● **Problem requirements**:
Make an exact copy of the records, and keep the pictures out of it.

[Document structure recognition data]
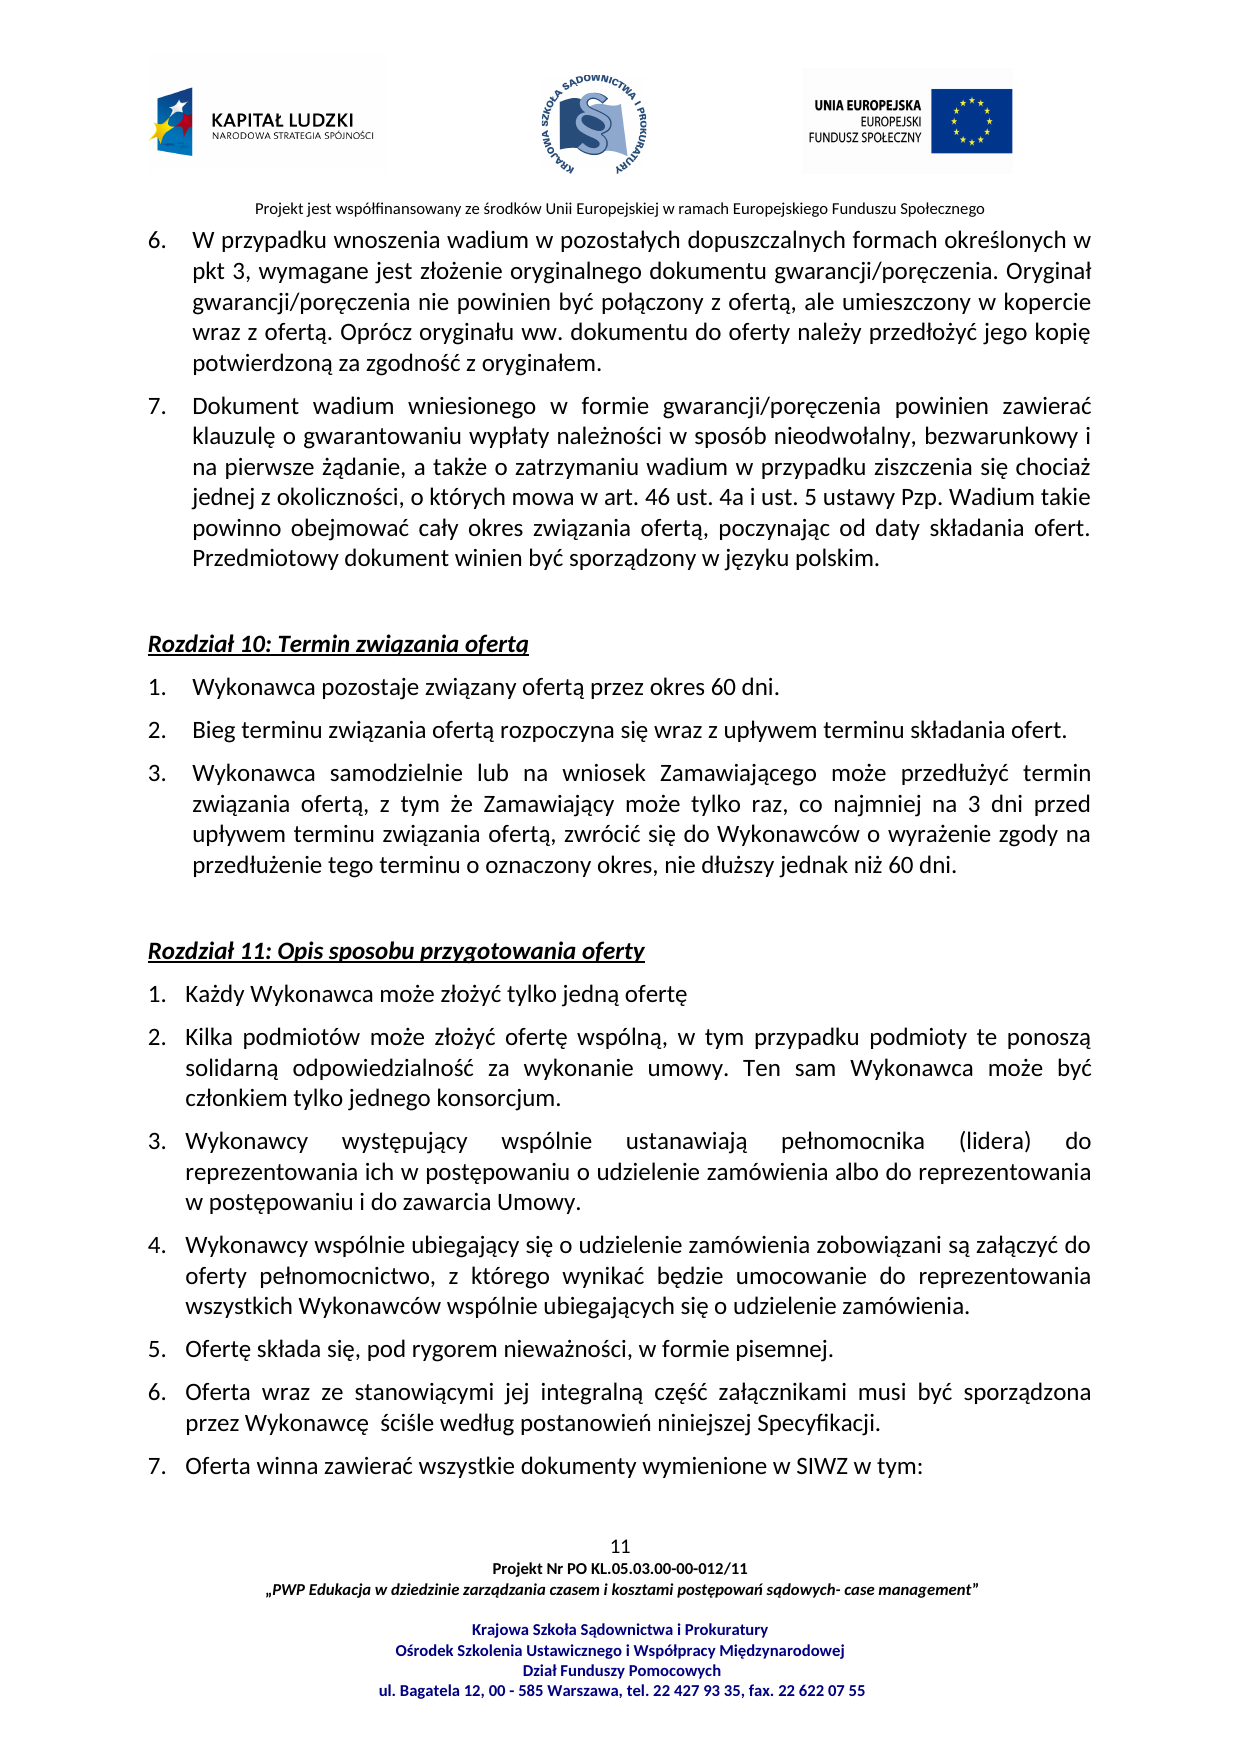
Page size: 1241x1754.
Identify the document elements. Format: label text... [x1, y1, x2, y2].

list Wykonawca samodzielnie lub na wniosek Zamawiającego może przedłużyć termin związania ofertą, z tym że Zamawiający może tylko raz, co najmniej na 3 dni przed upływem terminu związania ofertą, zwrócić się do Wykonawców o wyrażenie zgody na przedłużenie tego terminu o oznaczony okres, nie dłuższy jednak niż 60 dni. [148, 757, 1093, 879]
list Dokument wadium wniesionego w formie gwarancji/poręczenia powinien zawierać klauzulę o gwarantowaniu wypłaty należności w sposób nieodwołalny, bezwarunkowy i na pierwsze żądanie, a także o zatrzymaniu wadium w przypadku ziszczenia się chociaż jednej z okoliczności, o których mowa w art. 46 ust. 4a i ust. 5 ustawy Pzp. Wadium takie powinno obejmować cały okres związania ofertą, poczynając od daty składania ofert. Przedmiotowy dokument winien być sporządzony w języku polskim. [148, 390, 1093, 573]
list Każdy Wykonawca może złożyć tylko jedną ofertę [148, 978, 1093, 1009]
list W przypadku wnoszenia wadium w pozostałych dopuszczalnych formach określonych w pkt 3, wymagane jest złożenie oryginalnego dokumentu gwarancji/poręczenia. Oryginał gwarancji/poręczenia nie powinien być połączony z ofertą, ale umieszczony w kopercie wraz z ofertą. Oprócz oryginału ww. dokumentu do oferty należy przedłożyć jego kopię potwierdzoną za zgodność z oryginałem. [148, 225, 1093, 377]
list Oferta wraz ze stanowiącymi jej integralną część załącznikami musi być sporządzona przez Wykonawcę ściśle według postanowień niniejszej Specyfikacji. [148, 1376, 1093, 1437]
list Ofertę składa się, pod rygorem nieważności, w formie pisemnej. [148, 1333, 1093, 1364]
list Wykonawcy występujący wspólnie ustanawiają pełnomocnika (lidera) do reprezentowania ich w postępowaniu o udzielenie zamówienia albo do reprezentowania w postępowaniu i do zawarcia Umowy. [148, 1125, 1093, 1217]
subtitle Rozdział 10: Termin związania ofertą [148, 628, 1093, 659]
list Wykonawca pozostaje związany ofertą przez okres 60 dni. [148, 671, 1093, 702]
list Oferta winna zawierać wszystkie dokumenty wymienione w SIWZ w tym: [148, 1450, 1093, 1480]
list Kilka podmiotów może złożyć ofertę wspólną, w tym przypadku podmioty te ponoszą solidarną odpowiedzialność za wykonanie umowy. Ten sam Wykonawca może być członkiem tylko jednego konsorcjum. [148, 1021, 1093, 1113]
list Bieg terminu związania ofertą rozpoczyna się wraz z upływem terminu składania ofert. [148, 714, 1093, 745]
picture [801, 68, 1013, 174]
picture [147, 53, 387, 174]
subtitle Rozdział 11: Opis sposobu przygotowania oferty [148, 935, 1093, 966]
picture [541, 75, 647, 174]
list Wykonawcy wspólnie ubiegający się o udzielenie zamówienia zobowiązani są załączyć do oferty pełnomocnictwo, z którego wynikać będzie umocowanie do reprezentowania wszystkich Wykonawców wspólnie ubiegających się o udzielenie zamówienia. [148, 1229, 1093, 1321]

● **Expected answer**:
Page size: 1241x1754.
Identify the document elements. Format: label text... [x1, y1, x2, y2].

list Wykonawca samodzielnie lub na wniosek Zamawiającego może przedłużyć termin związania ofertą, z tym że Zamawiający może tylko raz, co najmniej na 3 dni przed upływem terminu związania ofertą, zwrócić się do Wykonawców o wyrażenie zgody na przedłużenie tego terminu o oznaczony okres, nie dłuższy jednak niż 60 dni. [148, 757, 1093, 879]
list Dokument wadium wniesionego w formie gwarancji/poręczenia powinien zawierać klauzulę o gwarantowaniu wypłaty należności w sposób nieodwołalny, bezwarunkowy i na pierwsze żądanie, a także o zatrzymaniu wadium w przypadku ziszczenia się chociaż jednej z okoliczności, o których mowa w art. 46 ust. 4a i ust. 5 ustawy Pzp. Wadium takie powinno obejmować cały okres związania ofertą, poczynając od daty składania ofert. Przedmiotowy dokument winien być sporządzony w języku polskim. [148, 390, 1093, 573]
list Każdy Wykonawca może złożyć tylko jedną ofertę [148, 978, 1093, 1009]
list W przypadku wnoszenia wadium w pozostałych dopuszczalnych formach określonych w pkt 3, wymagane jest złożenie oryginalnego dokumentu gwarancji/poręczenia. Oryginał gwarancji/poręczenia nie powinien być połączony z ofertą, ale umieszczony w kopercie wraz z ofertą. Oprócz oryginału ww. dokumentu do oferty należy przedłożyć jego kopię potwierdzoną za zgodność z oryginałem. [148, 225, 1093, 377]
list Oferta wraz ze stanowiącymi jej integralną część załącznikami musi być sporządzona przez Wykonawcę ściśle według postanowień niniejszej Specyfikacji. [148, 1376, 1093, 1437]
list Ofertę składa się, pod rygorem nieważności, w formie pisemnej. [148, 1333, 1093, 1364]
list Wykonawcy występujący wspólnie ustanawiają pełnomocnika (lidera) do reprezentowania ich w postępowaniu o udzielenie zamówienia albo do reprezentowania w postępowaniu i do zawarcia Umowy. [148, 1125, 1093, 1217]
subtitle Rozdział 10: Termin związania ofertą [148, 628, 1093, 659]
list Wykonawca pozostaje związany ofertą przez okres 60 dni. [148, 671, 1093, 702]
list Oferta winna zawierać wszystkie dokumenty wymienione w SIWZ w tym: [148, 1450, 1093, 1480]
list Kilka podmiotów może złożyć ofertę wspólną, w tym przypadku podmioty te ponoszą solidarną odpowiedzialność za wykonanie umowy. Ten sam Wykonawca może być członkiem tylko jednego konsorcjum. [148, 1021, 1093, 1113]
list Bieg terminu związania ofertą rozpoczyna się wraz z upływem terminu składania ofert. [148, 714, 1093, 745]
picture [801, 68, 1013, 174]
picture [147, 53, 387, 174]
subtitle Rozdział 11: Opis sposobu przygotowania oferty [148, 935, 1093, 966]
picture [541, 75, 647, 174]
list Wykonawcy wspólnie ubiegający się o udzielenie zamówienia zobowiązani są załączyć do oferty pełnomocnictwo, z którego wynikać będzie umocowanie do reprezentowania wszystkich Wykonawców wspólnie ubiegających się o udzielenie zamówienia. [148, 1229, 1093, 1321]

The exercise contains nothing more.